Legal advice for individuals
A union will often use its own solicitors to undertake this work. There are books which provide guidance on how to draw up a will. These can help you decide if you should draw up your own will and also help you decide if any of the pre-printed will forms available from stationers and charities are suitable. It is also possible to find help on the internet. Will-writing services are available.
However, will-writing firms are not regulated by the Law Society so there are few safeguards if things go wrong.
Traders in this scheme display the TSI approved code logo. When you see the logo, it means that the trader has agreed to provide good standards of service including clear information before a contract is signed, a clear complaints procedure and access to alternative dispute resolution ADR scheme for settling out of court.
How much does a solicitor cost The charges for drawing up a will vary between solicitors and also depend on the complexity of the will. Before making a decision on who to use, it is always advisable to check with a few local solicitors to find out how much they charge. You may have access to legal advice through an addition to an insurance policy which might cover the costs of a solicitor preparing or checking a will. If you are a member of a trade union you may find that the union offers a free wills service to members.
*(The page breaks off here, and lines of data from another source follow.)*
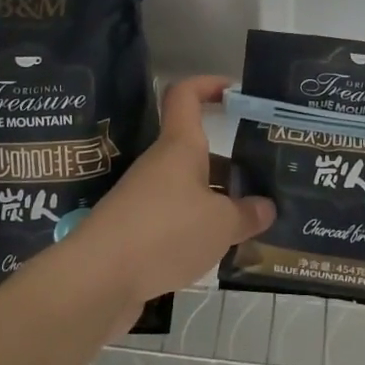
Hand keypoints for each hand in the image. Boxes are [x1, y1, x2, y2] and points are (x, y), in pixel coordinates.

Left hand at [69, 75, 274, 308]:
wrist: (98, 279)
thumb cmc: (165, 233)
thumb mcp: (221, 224)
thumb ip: (247, 214)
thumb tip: (266, 207)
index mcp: (180, 147)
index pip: (186, 96)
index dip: (209, 85)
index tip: (236, 92)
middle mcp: (161, 165)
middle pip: (198, 150)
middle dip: (232, 162)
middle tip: (266, 178)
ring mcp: (146, 198)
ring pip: (191, 188)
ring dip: (219, 200)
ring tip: (254, 220)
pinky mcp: (138, 231)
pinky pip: (178, 218)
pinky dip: (200, 228)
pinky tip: (221, 250)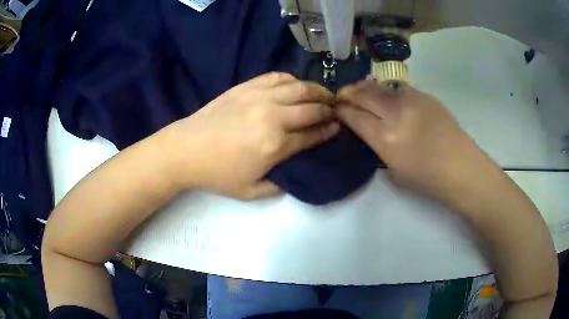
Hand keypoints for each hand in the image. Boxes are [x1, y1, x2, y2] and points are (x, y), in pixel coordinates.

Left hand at [165, 72, 338, 199]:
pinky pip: (276, 77)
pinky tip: (297, 85)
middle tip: (336, 111)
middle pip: (311, 108)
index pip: (312, 134)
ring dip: (317, 90)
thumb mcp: (251, 192)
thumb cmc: (217, 174)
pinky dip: (292, 79)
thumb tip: (295, 172)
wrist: (186, 150)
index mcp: (276, 144)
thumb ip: (279, 185)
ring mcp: (259, 97)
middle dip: (329, 109)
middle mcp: (273, 115)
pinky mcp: (246, 87)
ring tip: (325, 94)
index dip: (328, 131)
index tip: (337, 127)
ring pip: (299, 87)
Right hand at [336, 80, 495, 200]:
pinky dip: (387, 92)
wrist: (460, 167)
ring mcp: (412, 100)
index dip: (341, 110)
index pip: (354, 115)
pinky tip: (388, 98)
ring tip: (361, 92)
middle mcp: (396, 113)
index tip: (335, 108)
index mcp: (385, 138)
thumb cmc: (427, 177)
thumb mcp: (393, 167)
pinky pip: (399, 89)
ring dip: (366, 89)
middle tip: (342, 96)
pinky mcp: (425, 95)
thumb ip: (376, 143)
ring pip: (380, 87)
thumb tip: (366, 126)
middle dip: (348, 94)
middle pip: (363, 94)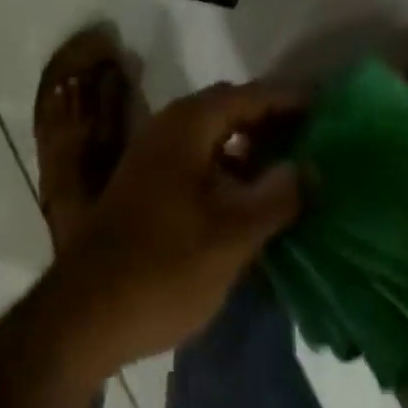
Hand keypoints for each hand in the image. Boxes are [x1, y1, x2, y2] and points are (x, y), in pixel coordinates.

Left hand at [48, 81, 304, 372]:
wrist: (84, 312)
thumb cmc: (164, 263)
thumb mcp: (231, 235)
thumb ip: (275, 197)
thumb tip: (311, 168)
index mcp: (190, 122)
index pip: (249, 95)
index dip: (287, 99)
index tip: (323, 104)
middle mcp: (171, 124)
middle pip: (230, 109)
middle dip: (270, 120)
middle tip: (311, 138)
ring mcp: (155, 152)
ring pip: (214, 135)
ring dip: (249, 146)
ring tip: (287, 169)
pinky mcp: (148, 181)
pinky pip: (199, 157)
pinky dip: (227, 166)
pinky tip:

The charity Will Aid has set up a partnership between certain solicitors and nine well-known charities. Every November, participating solicitors will write a basic will free of charge in return for a donation to Will Aid. More information about Will Aid, together with details of participating solicitors, is available at www. It is also worth you giving some thought to what you want to say in the will before seeing a solicitor. This should help reduce the costs involved.
In Northern Ireland, you may be able to get help with the legal costs of making a will under the green form scheme. For more information about the green form scheme in Northern Ireland, see Help with legal costs. What should be included in a will To save time and reduce costs when going to a solicitor, you should give some thought to the major points which you want included in your will.
You should consider such things as: You should make a list of all the people to whom you wish to leave money or possessions.